• Source information
####################
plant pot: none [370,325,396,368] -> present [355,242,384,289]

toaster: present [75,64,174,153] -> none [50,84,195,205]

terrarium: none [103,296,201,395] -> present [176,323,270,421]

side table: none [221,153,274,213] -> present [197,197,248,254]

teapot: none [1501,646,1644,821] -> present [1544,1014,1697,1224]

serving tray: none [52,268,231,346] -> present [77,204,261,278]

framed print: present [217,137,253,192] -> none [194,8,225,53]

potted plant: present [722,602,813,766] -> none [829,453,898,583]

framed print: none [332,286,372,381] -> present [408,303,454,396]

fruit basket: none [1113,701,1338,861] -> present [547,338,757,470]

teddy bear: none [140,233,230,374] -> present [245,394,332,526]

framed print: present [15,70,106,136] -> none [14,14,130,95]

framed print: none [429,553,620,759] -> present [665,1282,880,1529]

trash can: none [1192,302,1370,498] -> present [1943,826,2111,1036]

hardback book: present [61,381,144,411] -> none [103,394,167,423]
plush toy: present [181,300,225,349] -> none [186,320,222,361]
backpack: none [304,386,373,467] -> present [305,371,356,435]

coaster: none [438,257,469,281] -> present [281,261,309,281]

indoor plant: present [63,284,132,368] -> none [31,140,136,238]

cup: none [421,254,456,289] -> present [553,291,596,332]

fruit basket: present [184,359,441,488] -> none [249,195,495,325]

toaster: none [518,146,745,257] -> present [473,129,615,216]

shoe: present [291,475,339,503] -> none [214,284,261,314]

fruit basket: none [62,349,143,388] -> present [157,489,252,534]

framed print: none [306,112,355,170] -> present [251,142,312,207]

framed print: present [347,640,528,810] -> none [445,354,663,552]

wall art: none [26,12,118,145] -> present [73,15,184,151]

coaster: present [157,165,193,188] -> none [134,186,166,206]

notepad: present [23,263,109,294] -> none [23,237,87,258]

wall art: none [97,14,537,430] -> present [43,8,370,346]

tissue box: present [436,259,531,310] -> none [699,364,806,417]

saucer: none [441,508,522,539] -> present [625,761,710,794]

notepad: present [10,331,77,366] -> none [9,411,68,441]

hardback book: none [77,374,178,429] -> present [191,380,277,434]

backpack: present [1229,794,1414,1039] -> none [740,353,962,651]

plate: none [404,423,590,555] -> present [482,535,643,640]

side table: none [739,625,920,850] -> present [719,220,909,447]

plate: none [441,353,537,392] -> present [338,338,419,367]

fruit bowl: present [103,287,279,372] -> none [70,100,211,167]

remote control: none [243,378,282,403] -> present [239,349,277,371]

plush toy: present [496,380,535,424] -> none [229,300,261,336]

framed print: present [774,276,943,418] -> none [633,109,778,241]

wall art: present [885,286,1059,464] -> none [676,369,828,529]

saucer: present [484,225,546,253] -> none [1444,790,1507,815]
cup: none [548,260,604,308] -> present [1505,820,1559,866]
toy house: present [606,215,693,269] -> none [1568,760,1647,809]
####################
Set every entry down verbatim.

plant pot: none [370,325,396,368] -> present [355,242,384,289]

toaster: present [75,64,174,153] -> none [50,84,195,205]

terrarium: none [103,296,201,395] -> present [176,323,270,421]

side table: none [221,153,274,213] -> present [197,197,248,254]

teapot: none [1501,646,1644,821] -> present [1544,1014,1697,1224]

serving tray: none [52,268,231,346] -> present [77,204,261,278]

framed print: present [217,137,253,192] -> none [194,8,225,53]

potted plant: present [722,602,813,766] -> none [829,453,898,583]

framed print: none [332,286,372,381] -> present [408,303,454,396]

fruit basket: none [1113,701,1338,861] -> present [547,338,757,470]

teddy bear: none [140,233,230,374] -> present [245,394,332,526]

framed print: present [15,70,106,136] -> none [14,14,130,95]

framed print: none [429,553,620,759] -> present [665,1282,880,1529]

trash can: none [1192,302,1370,498] -> present [1943,826,2111,1036]

hardback book: present [61,381,144,411] -> none [103,394,167,423]
plush toy: present [181,300,225,349] -> none [186,320,222,361]
backpack: none [304,386,373,467] -> present [305,371,356,435]

coaster: none [438,257,469,281] -> present [281,261,309,281]

indoor plant: present [63,284,132,368] -> none [31,140,136,238]

cup: none [421,254,456,289] -> present [553,291,596,332]

fruit basket: present [184,359,441,488] -> none [249,195,495,325]

toaster: none [518,146,745,257] -> present [473,129,615,216]

shoe: present [291,475,339,503] -> none [214,284,261,314]

fruit basket: none [62,349,143,388] -> present [157,489,252,534]

framed print: none [306,112,355,170] -> present [251,142,312,207]

framed print: present [347,640,528,810] -> none [445,354,663,552]

wall art: none [26,12,118,145] -> present [73,15,184,151]

coaster: present [157,165,193,188] -> none [134,186,166,206]

notepad: present [23,263,109,294] -> none [23,237,87,258]

wall art: none [97,14,537,430] -> present [43,8,370,346]

tissue box: present [436,259,531,310] -> none [699,364,806,417]

saucer: none [441,508,522,539] -> present [625,761,710,794]

notepad: present [10,331,77,366] -> none [9,411,68,441]

hardback book: none [77,374,178,429] -> present [191,380,277,434]

backpack: present [1229,794,1414,1039] -> none [740,353,962,651]

plate: none [404,423,590,555] -> present [482,535,643,640]

side table: none [739,625,920,850] -> present [719,220,909,447]

plate: none [441,353,537,392] -> present [338,338,419,367]

fruit bowl: present [103,287,279,372] -> none [70,100,211,167]

remote control: none [243,378,282,403] -> present [239,349,277,371]

plush toy: present [496,380,535,424] -> none [229,300,261,336]

framed print: present [774,276,943,418] -> none [633,109,778,241]

wall art: present [885,286,1059,464] -> none [676,369,828,529]

saucer: present [484,225,546,253] -> none [1444,790,1507,815]
cup: none [548,260,604,308] -> present [1505,820,1559,866]
toy house: present [606,215,693,269] -> none [1568,760,1647,809]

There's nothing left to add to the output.